The University of Pennsylvania Health System disclosed a $58 million operating profit for the quarter concluding on Sept. 30.
UPHS, which owns six acute-care hospitals, reported a revenue of $2.6 billion, signaling a growth of 7.2%. Inpatient admissions increased by 2%, while outpatient visits showed a 4% rise. The operating profit for this quarter was up from the previous $50 million reported made in the corresponding period last year.
Despite improvements compared to recent performance, the chief financial officer of UPHS, Keith Kasper, said that they are not yet at their desired financial position.
"We're ahead of budget, but obviously a little bit short of where we've been historically," Kasper told The Philadelphia Inquirer.
Financial records show that the operating margin for UPHS in the initial quarter stood at 2.3%, which was a slight improvement from the previous year's 2.1% but notably lower than the 6% average operating profit margin maintained by UPHS in the three years before the onset of the pandemic.

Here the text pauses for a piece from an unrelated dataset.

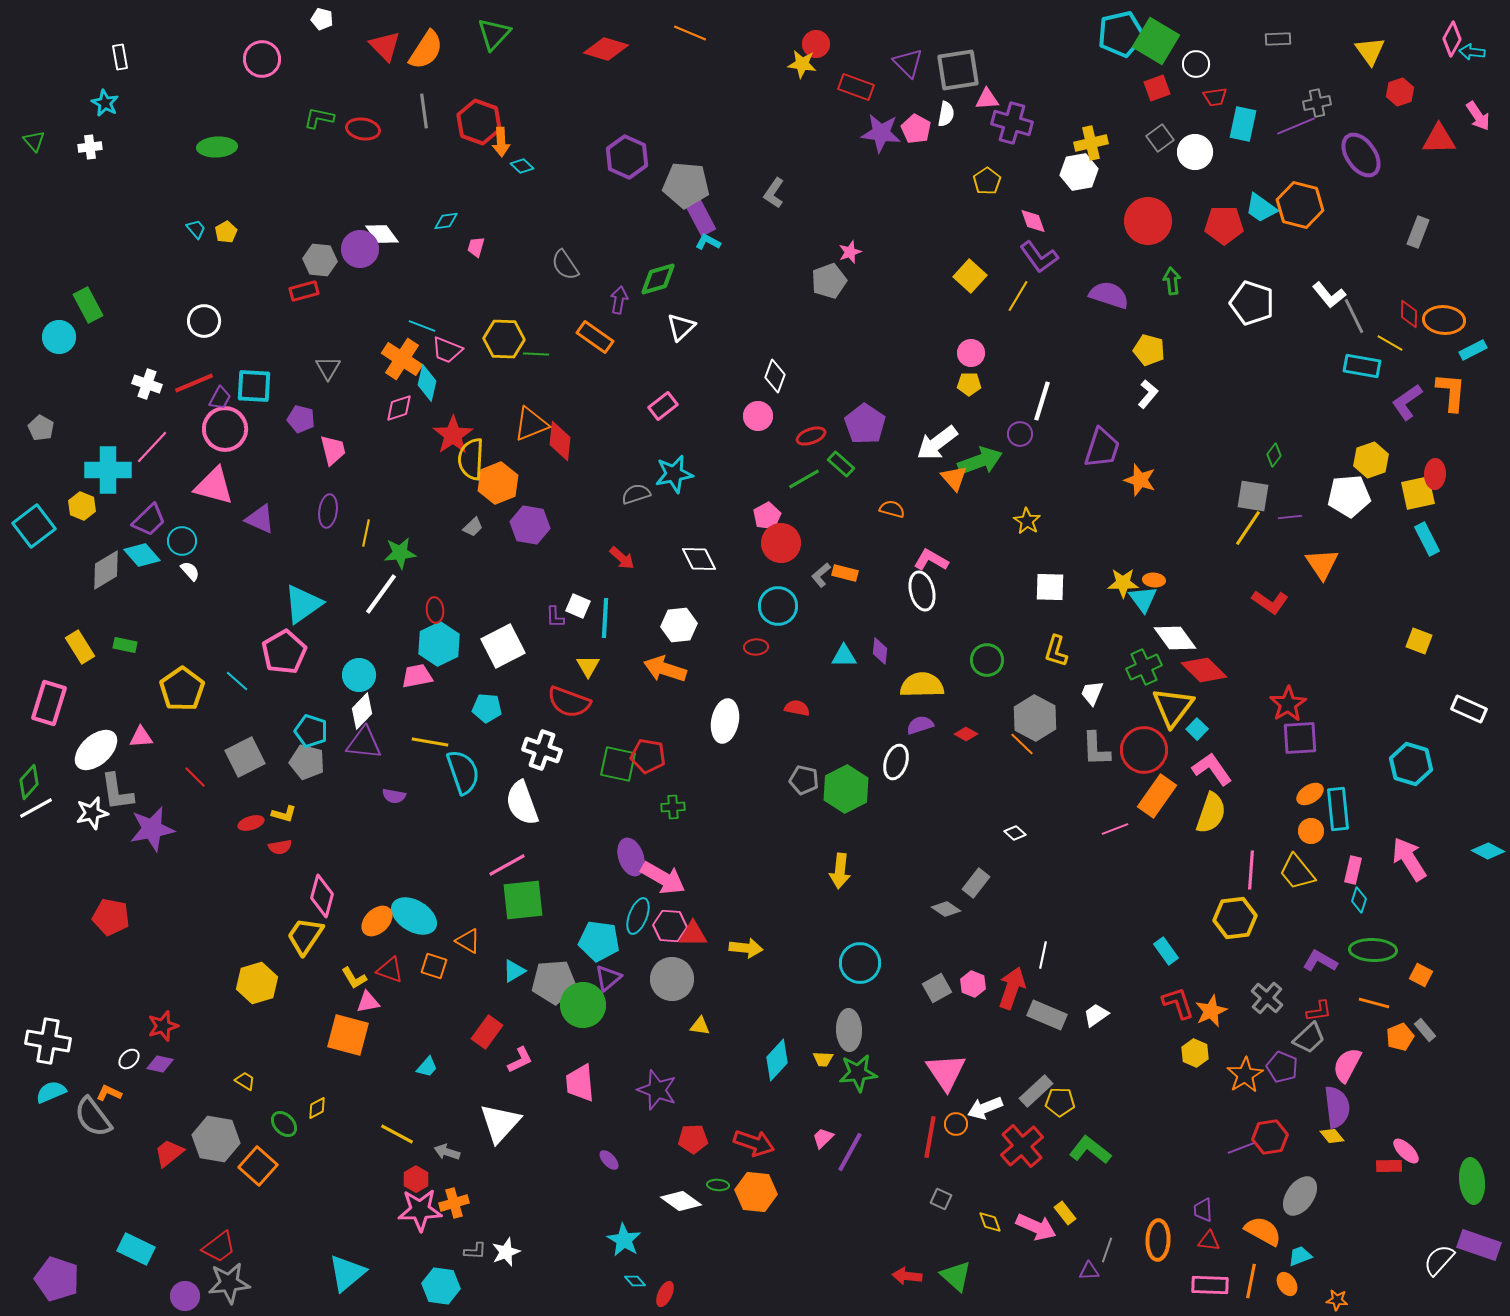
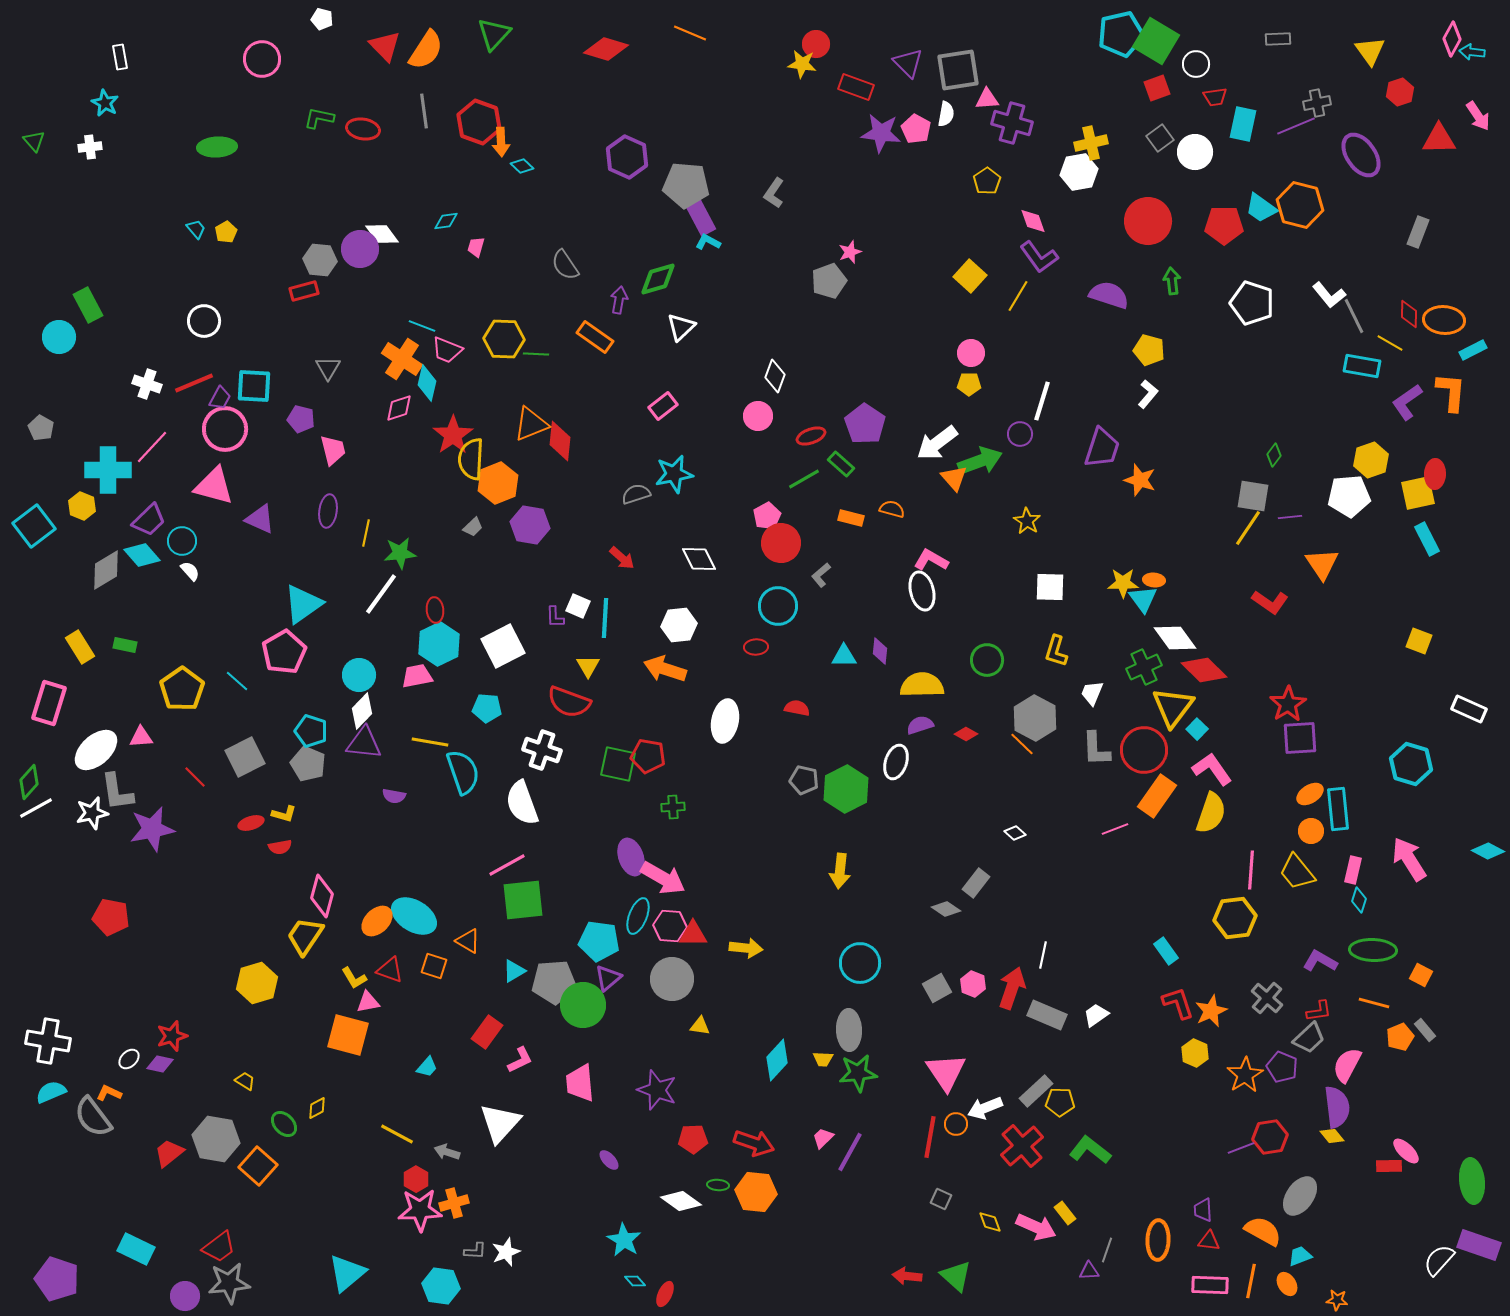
orange rectangle at (845, 573): moved 6 px right, 55 px up
gray pentagon at (307, 762): moved 1 px right, 2 px down; rotated 8 degrees clockwise
red star at (163, 1026): moved 9 px right, 10 px down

Patient volumes remain favorable, although there is a decrease in the number of individuals visiting the emergency department without subsequent hospital admission, particularly at Lancaster General Hospital, Kasper said.
Kasper attributed this trend partly to the recent opening of a new hospital by Penn State Health in Lancaster County in October 2022 and partly to a reduced impact of COVID-19 compared to the preceding year, although their respective effects are unclear.
Kasper added that cancer services have shown robust growth, with Lancaster showing notable performance.
"We're servicing that community, but we're having a pretty large draw. The range of patients coming to see us in Lancaster is up to 80 miles," Kasper said.
Despite positive indicators, UPHS continues to deal with high overtime and temporary staff costs, which are gradually decreasing. Turnover rates have returned to pre-COVID-19 levels, especially for registered nurses, but the process of transitioning from hiring to independent patient care takes three to six months.
While UPHS increased employee compensation during the pandemic to attract and retain staff, Kasper stated that these adjustments are embedded within the financials and that employee management poses an ongoing challenge.